--- Information Enclosed Below ---
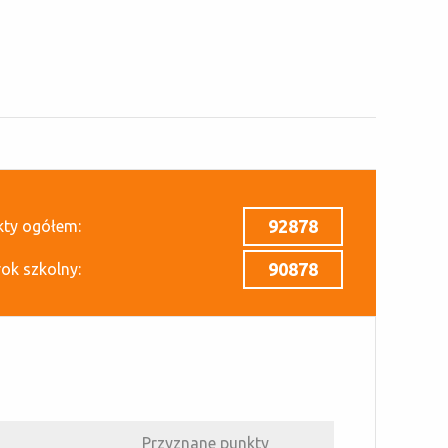
92878
kty ogółem:
90878
rok szkolny:
Przyznane punkty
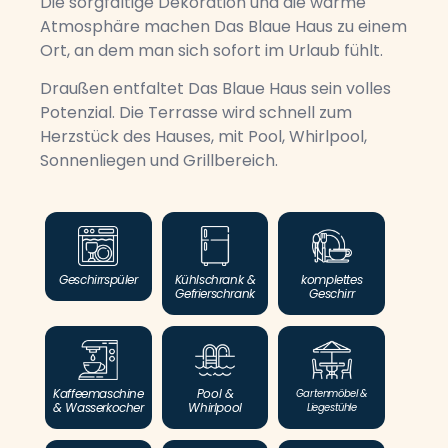
Die sorgfältige Dekoration und die warme
Atmosphäre machen Das Blaue Haus zu einem
Ort, an dem man sich sofort im Urlaub fühlt.
Draußen entfaltet Das Blaue Haus sein volles
Potenzial. Die Terrasse wird schnell zum
Herzstück des Hauses, mit Pool, Whirlpool,
Sonnenliegen und Grillbereich.
Geschirrspüler
Kühlschrank &
komplettes
Gefrierschrank
Geschirr
Kaffeemaschine
Pool &
Gartenmöbel &
& Wasserkocher
Whirlpool
Liegestühle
--- End of Enclosed Information ---
Could you return all the entries exactly as they appear, minus the pictures?

Task solution:
92878
kty ogółem:
90878
rok szkolny:
Przyznane punkty
Die sorgfältige Dekoration und die warme
Atmosphäre machen Das Blaue Haus zu einem
Ort, an dem man sich sofort im Urlaub fühlt.
Draußen entfaltet Das Blaue Haus sein volles
Potenzial. Die Terrasse wird schnell zum
Herzstück des Hauses, mit Pool, Whirlpool,
Sonnenliegen und Grillbereich.
Geschirrspüler
Kühlschrank &
komplettes
Gefrierschrank
Geschirr
Kaffeemaschine
Pool &
Gartenmöbel &
& Wasserkocher
Whirlpool
Liegestühle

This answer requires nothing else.